Сама Юдифь достигла под влиянием этой неземной любви душевного совершенства. Она так привыкла жить жизнью Гарольда, что без обучения, по одному наитию, приобрела понятия, которые были не свойственны ни ее полу, ни ее веку; они попадали ей в душу, как солнечные лучи падают на цветок, раскрывая его лепестки и окрашивая их в новый цвет.

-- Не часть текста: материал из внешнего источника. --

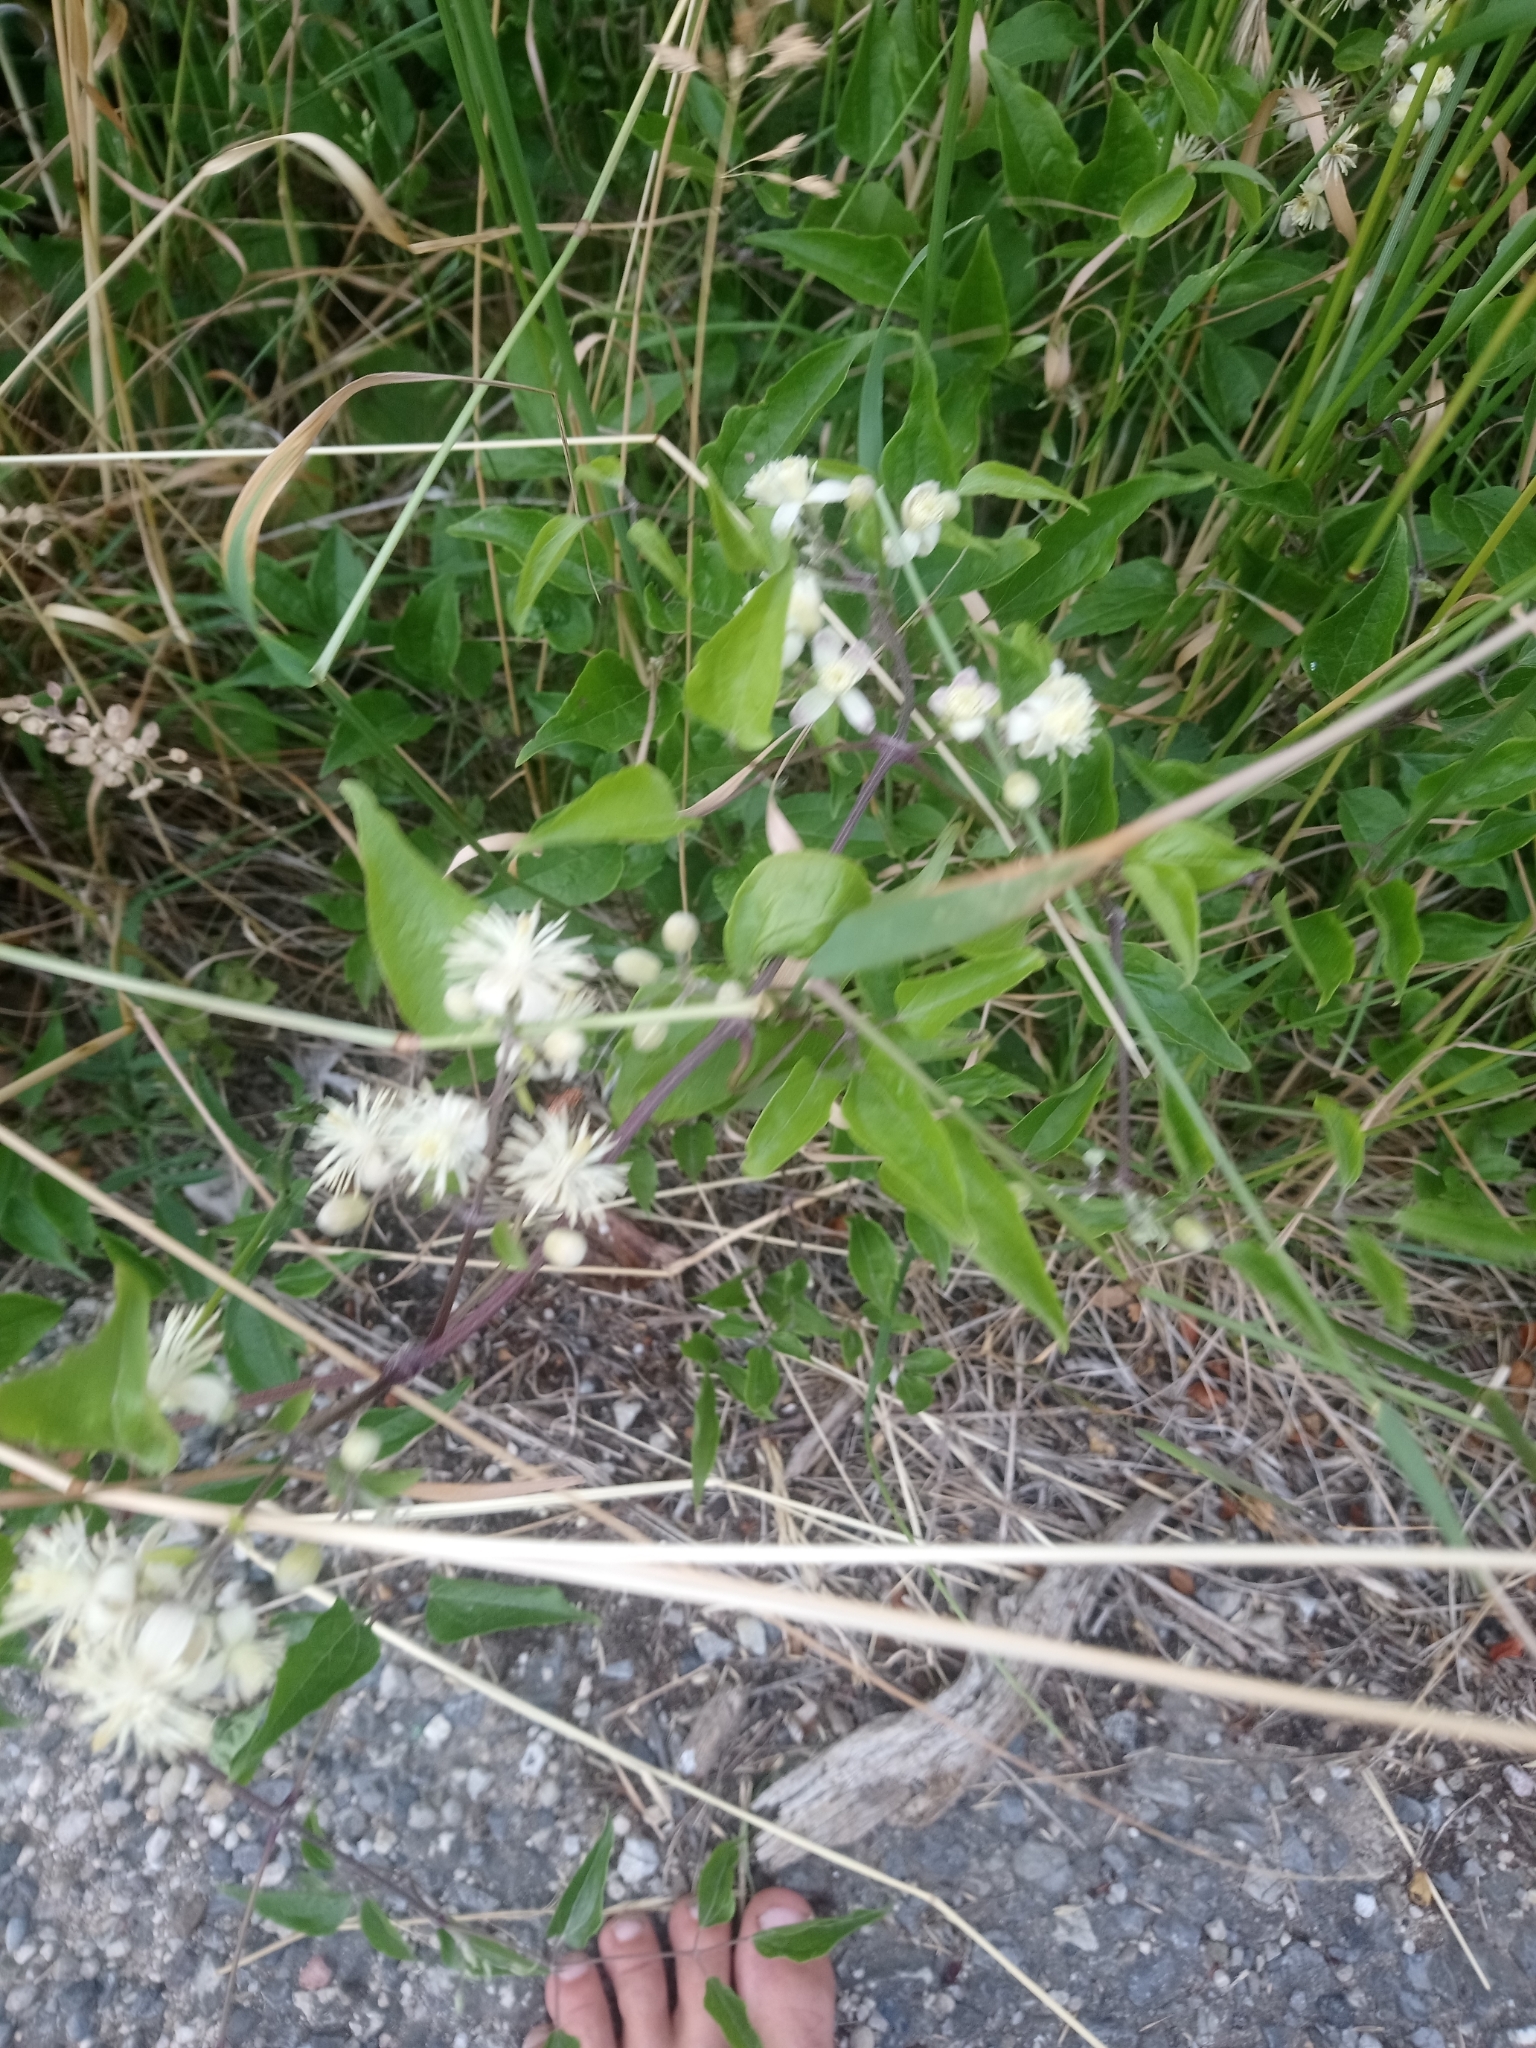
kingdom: Plantae
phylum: Tracheophyta
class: Magnoliopsida
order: Ranunculales
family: Ranunculaceae
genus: Clematis
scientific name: Clematis vitalba
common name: Evergreen clematis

Юдифь, выросшая под влиянием Хильды, была почти не знакома с христианским учением и не могла быть убежденной в его истинности, но душа Гарольда вознесла и ее душу из долины теней на небесные вершины. Их любовь носила такой характер, обстоятельства, в которых она развивалась, призрачная надежда и самоотвержение так возвысили ее над чувственностью, что без веры она завяла бы и погибла. Ей необходима была молитва и покорное терпение, которое основывалось на вере в бессмертие своей души; она не устояла бы против земных искушений, если бы не позаимствовала твердости от неба. Таким образом, можно сказать, что Юдифь получила свою душу от Гарольда, а с душой пробудился и разум.
В ее стремлении сделаться достойной любви Гарольда, понимать не только его сердце, но и ум, она приобрела, сама не зная откуда, здравые понятия и даже мудрость.
Как часто, когда Гарольд доверял ей свои мысли и цели, Юдифь бессознательно придавала им оттенок своих собственных размышлений и дум. Что было возвышенно и чисто, то Юдифь инстинктивно признавала благоразумнейшим. Она стала его второй совестью. Каждый из них, таким образом, отражал достоинства другого.
Потому эти годы испытаний, которые могли бы придать некоторую горечь любви не столь чистой и утомить чувство менее сильное, — только теснее соединили их души.